◆ **Passage provided**:
↓

CHITOWN ... WOW !!! ... WHAT A GREAT DISPLAY OF EARLY PICS ... WOW !!!  Your selection took me out of the spectator arena ... 
and allowed me to become a participant.  THANK YOU VERY MUCH !!!!!!!!!!

..........  patric


----------



## chitown (Mar 3, 2013)

hoofhearted said:


> Your selection took me out of the spectator arena ...
> and allowed me to become a participant.




I wouldn't mind just being a spectator with banks like that. True daredevils to race on those tracks.






Question to any motorcycle/board track folks:

Is that an early Nitro system they've got mounted on the tank???


----------



## bike (Mar 3, 2013)

*A bit off topic= 1913 Flying Merkel with chain drive*

was derrieded by current day collectors cause not belt- Chain was latest innovation from racing.

Maldwyn Jones swithched to HD racing team wrecking crew and ran a FM chasis and or front end-

When Merkel began to flounder, Jones accepted an offer to ride for Harley-Davidson in 1916. While using a Harley engine, Jones continued utilizing the excellent-handling chassis he had developed with Merkel.

http://motorcyclemuseum.org/halloffame/detail.aspx?RacerID=47:
During World War I, Jones worked in aviation engine research and development at McCook Field in Dayton. After the war, Jones continued to ride with the powerful Harley-Davidson racing team through 1921. In 1922, Jones was signed by Excelsior 

www.Theflyingmerkel.com interesting site


http://sundayslacker.com/2012/07/22/the-hog-boys-part-two/


----------



## chitown (Mar 10, 2013)

*Another great resource*

http://www.hathitrust.org/


----------



## bikewhorder (Mar 10, 2013)

I wanna see what's in those cases in the bike shop pics.  Looks like the shop steadily swiched from motorcycles to bicycles.


----------



## chitown (Mar 10, 2013)

bikewhorder said:


> I wanna see what's in those cases in the bike shop pics.  Looks like the shop steadily swiched from motorcycles to bicycles.




I think Dave is scoping the place out as we speak.  Dave, they may not have had security camera's but they did have two way mirrors back then and know how to deal with nincompoops who think they can get into the thieving business.  


I edited and put the shop pics in chronological order. In 1914 it looks like he just opened and had a couple Harley's and accessories. In 1915 it's a full on bike shop and it looks like there might be a motorcycle in the back mechanics area but hard to tell. The glass cases are much more stocked than earlier. In 1917 they've added fishing supplies to the mix. Almost a hardware store/sporting goods store in the making.


----------

↑

◆ **Recorded information**:
↓

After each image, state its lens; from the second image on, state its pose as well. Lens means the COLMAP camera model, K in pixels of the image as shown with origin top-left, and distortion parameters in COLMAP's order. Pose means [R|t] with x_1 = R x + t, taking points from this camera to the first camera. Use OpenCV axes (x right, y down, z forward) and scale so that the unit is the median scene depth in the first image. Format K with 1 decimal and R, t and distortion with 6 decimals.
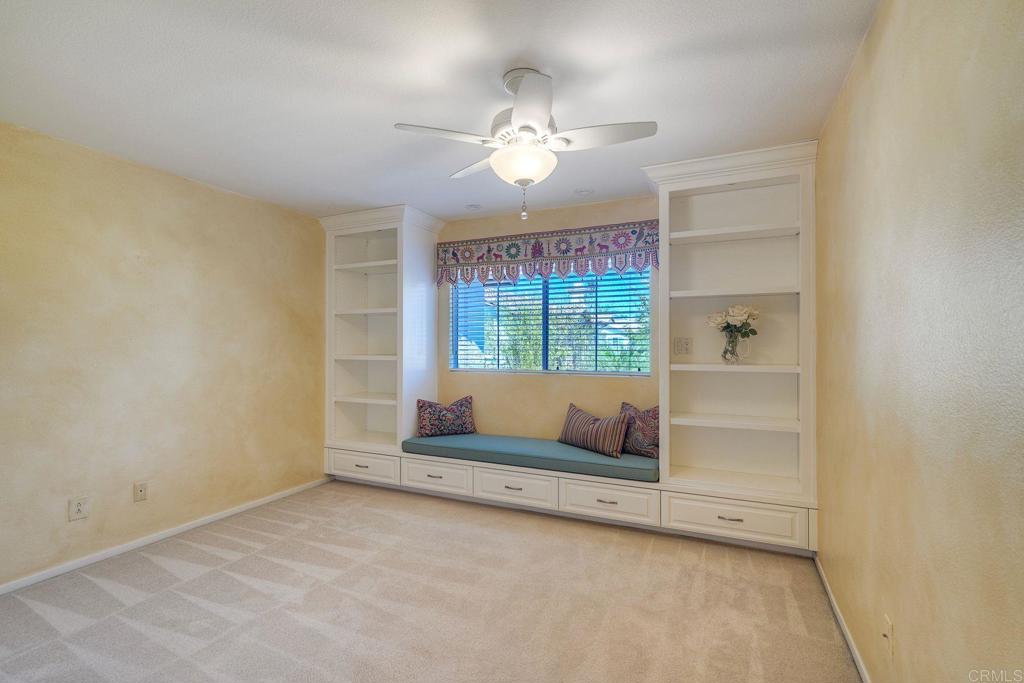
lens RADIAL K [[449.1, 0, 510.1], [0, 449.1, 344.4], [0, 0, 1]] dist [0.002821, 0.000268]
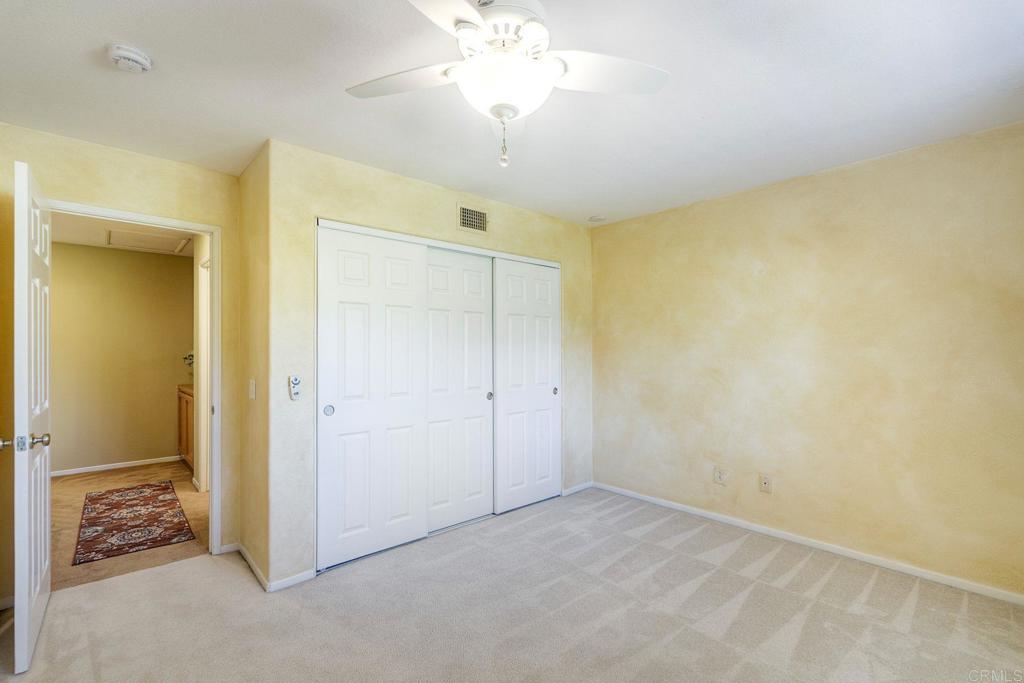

↑

◆ **Assignment**: Reproduce the part of the thread about early motorcycles from "Question to any" up to and including "innovation from racing.". The lines are separate material and have no connection to the thread about early motorcycles and bike shops.

◆ **Answer**:
Question to any motorcycle/board track folks:

Is that an early Nitro system they've got mounted on the tank???


----------



## bike (Mar 3, 2013)

*A bit off topic= 1913 Flying Merkel with chain drive*

was derrieded by current day collectors cause not belt- Chain was latest innovation from racing.